The dried roots of C. pilosula (20 kg) were powdered and soaked by 85% aqueous EtOH (4 × 80 L × 24 h) to give a crude extract, which was suspended in water followed by extraction with EtOAc to afford an EtOAc-soluble extract and an aqueous extract. The latter was divided into three parts (Fr.1–Fr.3) by using a D101 macroporous resin column eluted with gradient aqueous EtOH (5%, 40%, and 100%). Fr.2 (30 g) was separated by Sephadex (Amersham Pharmacia, Uppsala, Sweden) LH-20 (MeOH) to yield two fractions (Fr.2.1 and Fr.2.2). Fr.2.2 (19 g) was separated by a RP-18 column (MeOH/H₂O, 10–70%) to get eight fractions (Fr.2.2.1–Fr.2.2.8). Of these, Fr.2.2.2 (2.3 g) was purified by Sephadex LH-20 (MeOH), followed by semi-preparative HPLC (MeCN/H₂O, 8%, flow rate: 3 mL/min) to yield compound 1 (3.5 mg, R_t = 8.2 min) and (MeOH/H₂O, 15%, flow rate: 2.5 mL/min) to yield compound 2 (5.2 mg, R_t = 28.5 min).
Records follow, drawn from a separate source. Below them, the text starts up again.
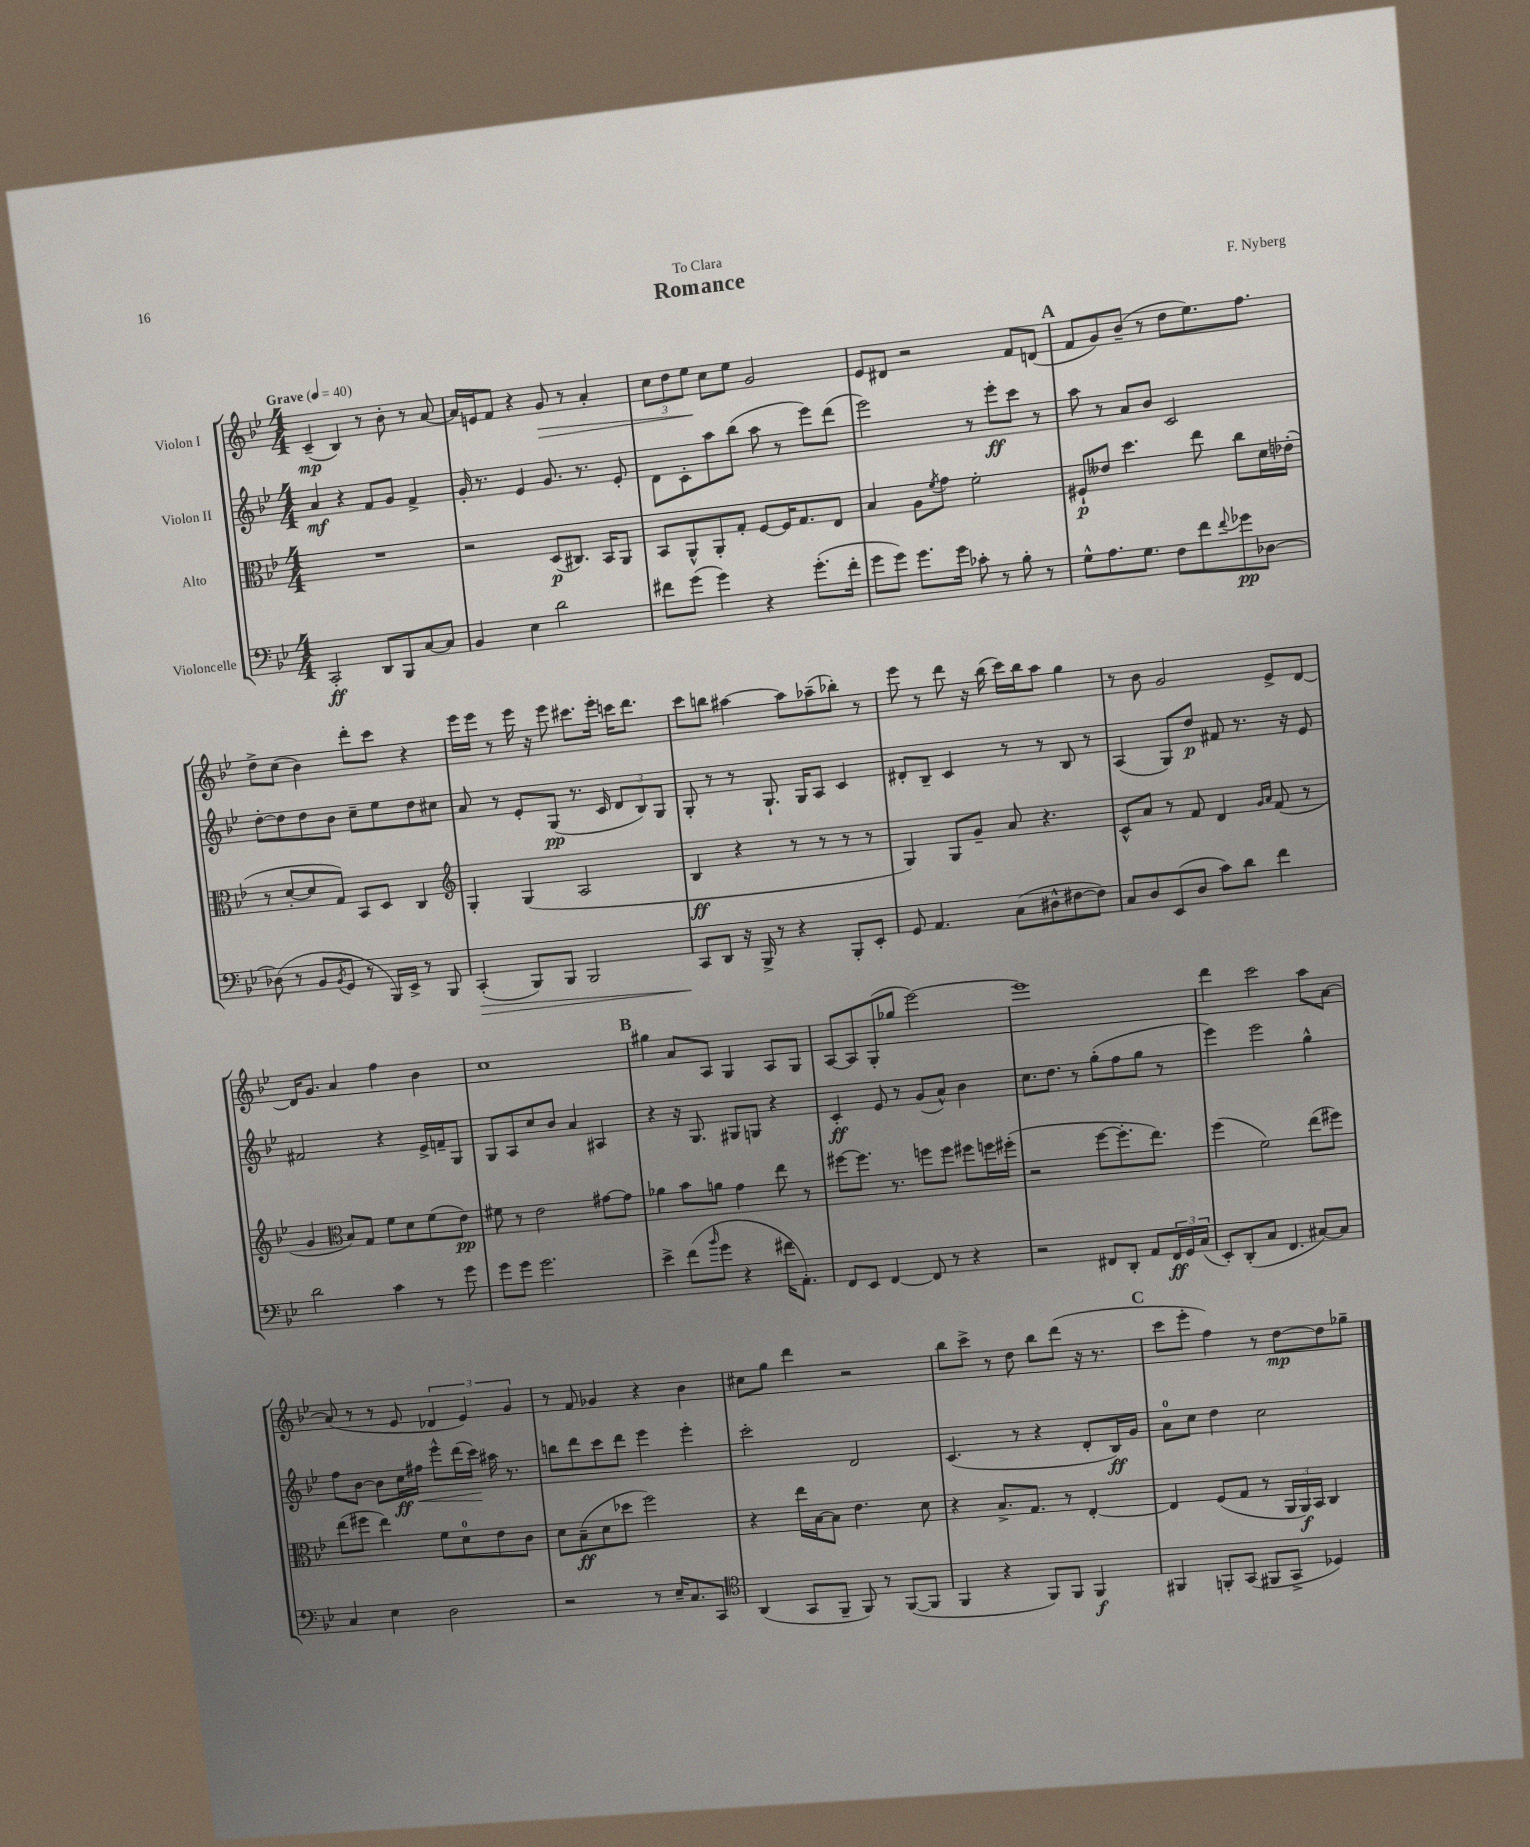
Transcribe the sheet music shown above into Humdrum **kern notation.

**kern	**kern	**kern	**kern
*staff4	*staff3	*staff2	*staff1
*clefF4	*clefC3	*clefG2	*clefG2
*k[b-e-]	*k[b-e-]	*k[b-e-]	*k[b-e-]
*M4/4	*M4/4	*M4/4	*M4/4
*MM40	*MM40	*MM40	*MM40
2CC'/	1r	4a/	(4c~/
.	.	4r	4B-/)
8DD/L	.	8f/L	8r
8BBB-/	.	8g/J	8b-'\
[8C/	.	4f^/	8r
8C/]J	.	.	[8a/
=	=	=	=
4BB-/	2r	16g'/	16a/]LL
.	.	8.r	16e/J
.	.	.	8f/J
4E-\	.	4e-/	4r
2d\	(8D/L	8.g/	8g/
.	8.C#/J)	.	8r
.	.	8.r	.
.	.	.	4a'/
.	16BB-/LK	.	.
.	8AA/J	8e-'/	.
=	=	=	=
8f#\L	8BB-/L	8d\L	12cc\L
.	.	.	12dd\
(8g\J	8AA^^/	8c'\	.
.	.	.	12ee-\J
4g\)	8AA'/	8aa\	8cc\L
.	8G'/J	(8bb-\J	8ee-\J
4r	[8F/L	8aa\	2g/
.	16F/]K	8r	.
.	8.G/	.	.
(8.g'\L	.	8eee-\L)	.
.	8E-/J	(8ddd\J	.
16f#'\Jk	.	.	.
=	=	=	=
8g\L	4B-/	2eee-\)	8e-/L
8g\J)	.	.	8d#/J
8.g\L	8A\L	.	2r
.	8qf/	.	.
.	8g\J	.	.
16g\Jk	.	.	.
8c-'\	2f'\	8r	.
8r	.	8eee-'\L	.
8B-'\	.	8ccc\J	8f/L
8r	.	8r	(8d/J
=	=	=	=
8G^^\L	8F#`/L	8aa\	8f/L
8.A\	8e--/J	8r	8g/)
.	4.dd\	8a/L	(8b-~/J
8.G\J	.	.	.
.	.	8b-/J	8r
8F\L	.	2c/	8dd\L
8f\	8ee-\	.	8.ee-\)
8qqf/	.	.	.
8g-\	8cc\L	.	.
.	.	.	8.ff\J
[8D-\J	16d\L	.	.
.	(16e-'\JJ	.	.
=	=	=	=
(8D-\]	8r	[8dd'\L	8dd^\L
8r	[8d'/L	8dd\]	(8cc\J
8BB-/L	8d/]	8dd\	4b-\)
8qBB-/	.	.	.
8GG/J	8G/J)	8b-\J	.
8r	8BB-/L	8cc~\L	8ddd'\L
16BBB-/LL)	8D/J	8ee-\	8ccc\J
16EE-^/JJ	.	.	.
8r	4C/	8dd\	4r
8BBB-/	.	8cc#\J	.
=	=	=	=
*	*clefG2	*	*
(4CC'/	4G'/	8a/	16eee-\LL
.	.	.	16eee-\JJ
.	.	8r	8r
8BBB-/L)	(4G/	8e-'/L	16eee-\
.	.	.	16r
8BBB-/J	.	(8G/J	8eee-\
2BBB-/	2A/	8.r	8.ccc#\L
.	.	16c/	16eee-'\Jk
.	.	12d/L	16ccc\LK
.	.	.	8.ddd\J
.	.	12B-/)	.
.	.	12G/J	.
=	=	=	=
8CC/L	4B-/	8G'/	8ccc\L
8DD/J	.	8r	8bb\J
16r	4r	8r	[4aa#\
16BBB-^/	.	.	.
8r	.	8.G`/	.
4r	8r	.	8aa#\]L
.	.	16G/LK	.
.	8r	8A/J	(8aa-~\
8BBB-'/L	8r	4c/	8bb-'\J)
8EE-'/J	8r	.	8r
=	=	=	=
8GG/	4G/)	8d#'/L	8eee-\
4.AA/	.	8B-~/J	8r
.	8G/L	4c/	8ddd\
.	8g~/J	.	16r
.	.	.	(16bb-\
(8C\L	8a/	8r	16ccc\LL)
.	.	.	16bb-\J
8D#^^\	4.r	8r	8aa\J
[8F#\	.	8B-/	4gg\
8F#\]J)	.	8r	.
=	=	=	=
8C/L	8c^^/L	(4A/	8r
8D/	8a/J	.	8b-\
(8EE-/	8r	8G/L)	2g/
8D/J	8f/	8dd/J	.
8c\L)	4d/	8f#/	.
8d\J	.	8.r	.
.	16qqg/LL	.	.
.	16qqa/JJ	.	.
4f\	(8f/	.	8e-^/L
.	.	16r	.
.	8r	8e-/	[8d/J
=	=	=	=
2d\	4g/	2f#/	16d/]LK
.	.	.	8.g/J
*	*clefC3	*	*
.	8B-/L)	.	4a/
.	8G/J	.	.
4c\	8f\L	4r	4ff\
.	8d\	.	.
8r	(8f\	16e-^/LL	4b-\
.	.	16f~/J	.
8g\	8e-\J)	8G/J	.
=	=	=	=
8g\L	8f#\	8G/L	1cc
8g\J	8r	8A/	.
2.g\	2e-\	8cc/	.
.	.	8b-/J	.
.	.	4a/	.
.	[8g#\L	4A#/	.
.	8g#\]J	.	.
=	=	=	=
4e-^\	4a-\	4r	4gg#\
(8f\L	8b-\L	16r	8a/L
.	.	8.G/	.
16qqb-/	.	.	.
8g\J	8a\J	.	8A/J
4r	4g\	8G#/L	4G/
.	.	8G/J	.
16f#\LK	8ee-\	4r	8A/L
8.AA'\J)	.	.	.
.	8r	.	8G/J
=	=	=	=
8FF/L	[8ff#\L	4c'/	[8A/L
8EE-/J	8.ff#\]J	.	8A/]
[4FF/	.	8e-/	(8G'/
.	8.r	.	.
.	.	8r	8gg-/J
8FF/]	8ff\L	(8g/L	[2eee-\)
8r	8ff\J	8a^^/J)	.
4r	8ff#\L	4b-\	.
.	16ff\L	.	.
.	(16ff#'\JJ	.	.
=	=	=	=
2r	2r	8.cc\L	1eee-]
.	.	8.dd\J	.
.	.	8r	.
8FF#/L	[8ff\L	(8gg'\L	.
8DD'/J	8.ff'\]	8ff\	.
8AA/L	.	8gg\J	.
.	8.ee-\J)	.	.
24FF#/L	.	8r	.
24GG/	.	.	.
(24C/JJ	.	.	.
=	=	=	=
8EE-'/L)	(4ff\	4eee-\)	4ddd\
(8DD'/	.	.	.
8C/J	2f\)	2eee-\	2ccc\
4.FF/	.	.	.
[8C#/L)	(8ee-\L	4gg^^\	8aa\L
8C#/]J	8ff#\J)	.	[8a\J
=	=	=	=
4C/	(8ee-\L	8ff\L	(8a/]
.	8ff#\J	[8b-\J	8r
4E-\	4ee-\)	8b-\]L	8r
.	.	16cc\L	8e-/
.	.	16ff#\JJ	.
2D\	8f\L	8eee-^^\L	6d-/
.	8d\	(16ddd\L	.
.	.	.	6e-/)
.	.	16ccc\JJ)	.
.	8e-\	16aa#\	.
.	.	8.r	.
.	.	.	6g/
.	8c\J	.	.
=	=	=	=
2r	8d\L	8bb\L	8r
.	(8B-~\	8ddd\	8f/
.	8d\	8ccc\	4g-/
.	8dd-\J	8ddd\J	.
8r	2ff\)	4eee-\	4r
16E-~/LK	.	.	.
8.C/	.	.	.
.	.	4eee-'\	4b-\
8CC/J	.	.	.
=	=	=	=
*clefC4	*	*	*
(4AA/	4r	2ccc'\	8cc#\L
.	.	.	8gg\J
8GG/L	16ee-\LL	.	4ddd\
.	[16B-\J	.	.
8FF~/J	8B-\]J	.	.
8FF/)	4.e-\	2d/	2r
8r	.	.	.
([8FF/L	.	.	.
8FF/]J	8d\	.	.
=	=	=	=
4FF/	4r	(4.c/	8bb-\L
.	.	.	8ccc^\J
4r	8.B-^/L	.	8r
.	.	8r	8dd\
.	8.G/J	.	.
8FF/L)	.	4r	8bb-\L
8FF/J	8r	.	(8ddd\J
4FF/	[4E-'/	8d'/L	16r
.	.	.	8.r
.	.	16B-/L)	.
.	.	16g/JJ	.
=	=	=	=
4FF#/	4E-/]	8a\L	8ccc\L
.	.	8cc\J	8eee-'\J
8FF'/L	(8F/L	4dd\	4ff\)
(8GG/J	8G/J	.	.
8FF#/L	8r	2cc\	8r
8GG^/J	24AA/LL	.	[8dd\L
.	24AA/)	.	.
.	24BB-/JJ	.	.
4D-/)	4C/	.	8dd\]
.	.	.	8gg-~\J
==	==	==	==
*-	*-	*-	*-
3.4. Compound Characterization Data

Choushenflavonoid A (1): Brownish yellow powders; [α]_D^21.9 –42.4 (c 0.15, MeOH); UV (MeOH) λ_max (logε) 285 (3.18), 211 (4.13) nm; ESIMS m/z 602 [M + Na]⁺, HRESIMS m/z 602.1846 [M + Na]⁺ (calcd. for C₂₇H₃₃NNaO₁₃, 602.1850); ¹H- and ¹³C-NMR data, see Table 1.

Choushenflavonoid B (2): Brownish yellow powders; [α]_D^24.3–42.7 (c 0.12, MeOH); UV (MeOH) λ_max (logε) 286 (3.16), 211 (4.08) nm; ESIMS m/z 602 [M + Na]⁺, HRESIMS m/z 602.1857 [M + Na]⁺ (calcd. for C₂₇H₃₃NNaO₁₃, 602.1850); ¹H- and ¹³C-NMR data, see Table 1.
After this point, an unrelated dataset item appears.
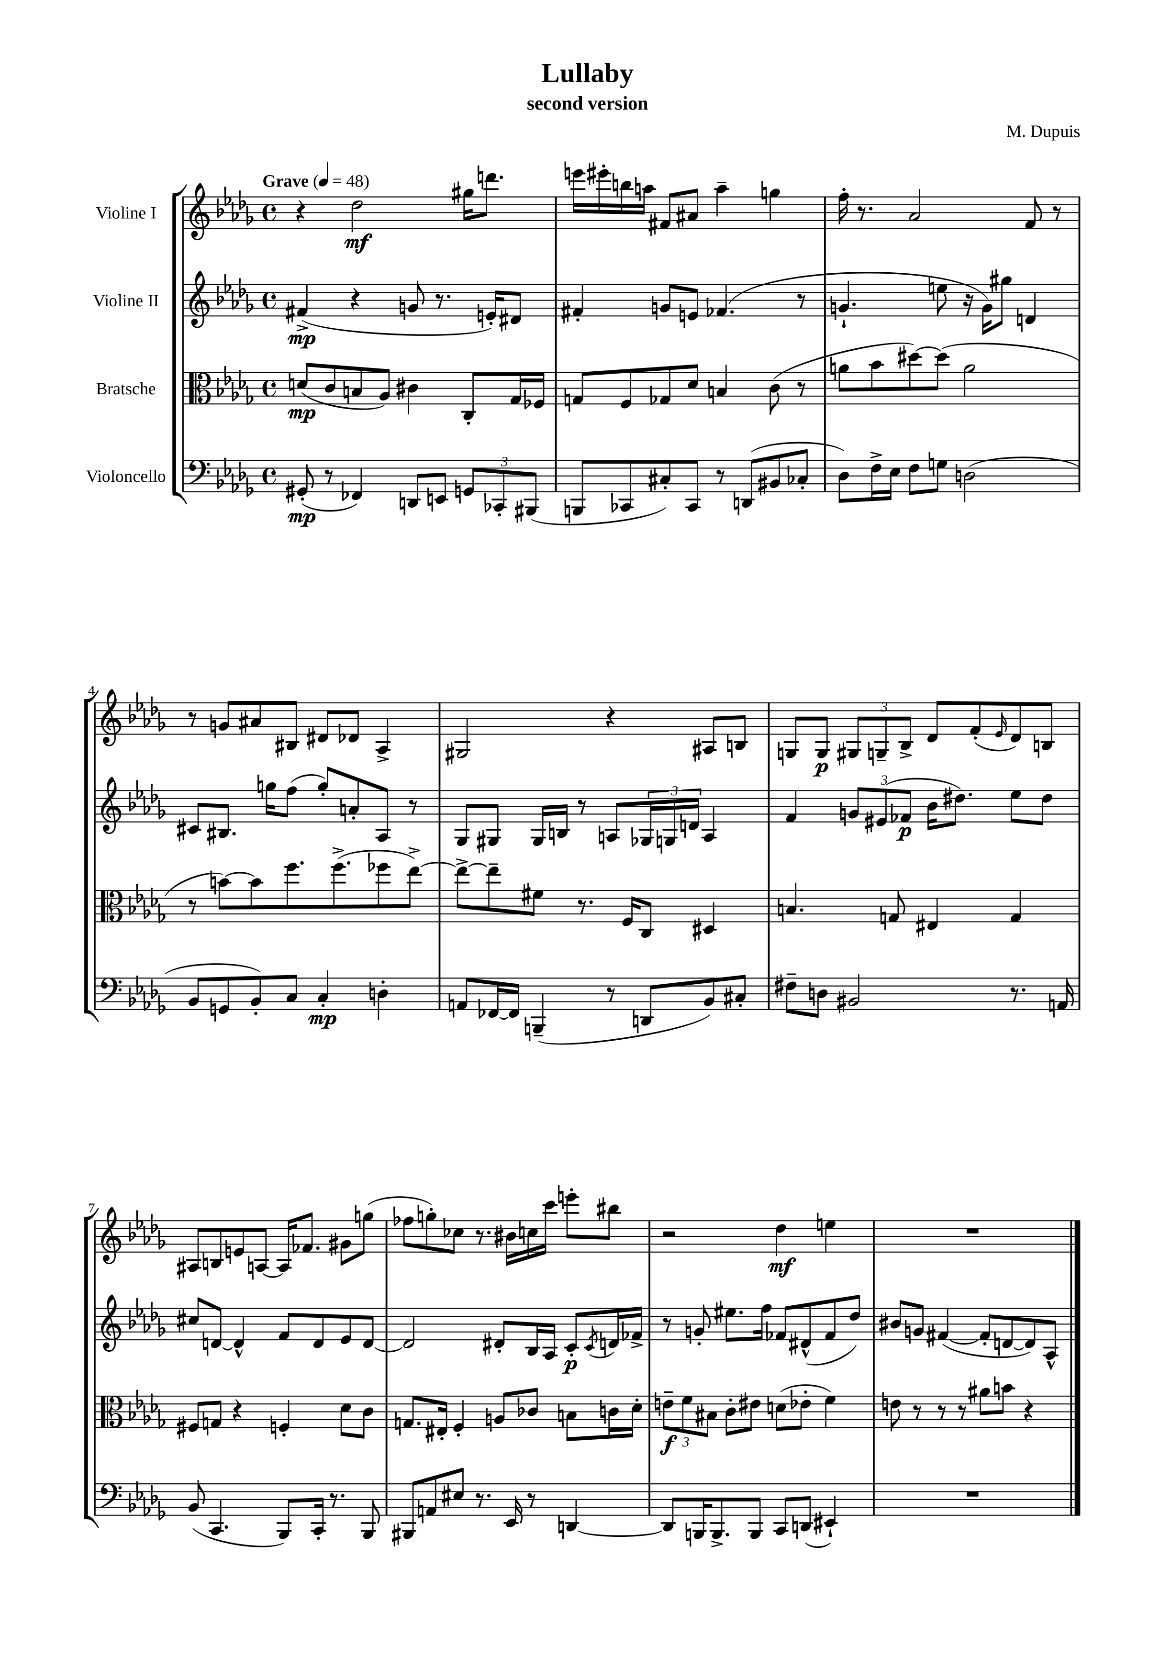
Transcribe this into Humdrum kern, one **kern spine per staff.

3.5. Acid Hydrolysis and Sugar Analysis

A solution of 1 or 2 (2.0 mg) in 1 N HCl was stirred at 70 °C for 5 h. After cooling, the mixtures were extracted with EtOAc. The aqueous layer was neutralized with 1 N NaOH and concentrated in vacuo, which was subsequently dissolved in anhydrous pyridine (2 mL). To these solutions, l-cysteine methyl ester hydrochloride (2.0 mg) was added, and the mixtures were stirred at 60 °C for 1 h and concentrated in vacuo at 0 °C. Slow addition of 1-(trimethylsiyl) imidazole to the mixtures was followed by stirring at 60 °C for 1 h. Aliquots (4 µL) of the supernatants were subjected to chiral GC analysis to determine that d-glucose units present in 1 and 2 [15].

3.6. SIRT1 Inhibition

For examination of the SIRT1 inhibition of the compounds, each well contained 0.5 U of SIRT1 enzyme, 1000 μM of NAD⁺ (Enzo Life Sciences, New York, NY, USA), 100 μM of SIRT1 peptide substrate (Enzo Life Sciences, New York, NY, USA), and SIRT1 assay buffer (50 mM Tris-HCl, pH 8.0, 137 mM NaCl, 2.7 mM KCl, 1 mM MgCl₂, 1 mg/mL BSA) along with the test compounds at an indicated concentration. The plate was incubated at 37 °C for 30 min and the reaction was stopped using Fluor de Lys developer II solution (Enzo Life Sciences, New York, NY, USA) containing 2 mM nicotinamide. The plate was further incubated at 37 °C for another 30 min and the samples were read by a fluorimeter with an excitation wavelength of 360 nm and emission wavelength of 460 nm [16].

4. Conclusions

To conclude, this study led to the isolation of two unusual proline-containing catechin glucosides, making 1 and 2 novel natural product hybrids. To the best of our knowledge, these are the first examples of flavonoids with a flavanol skeleton containing a proline moiety.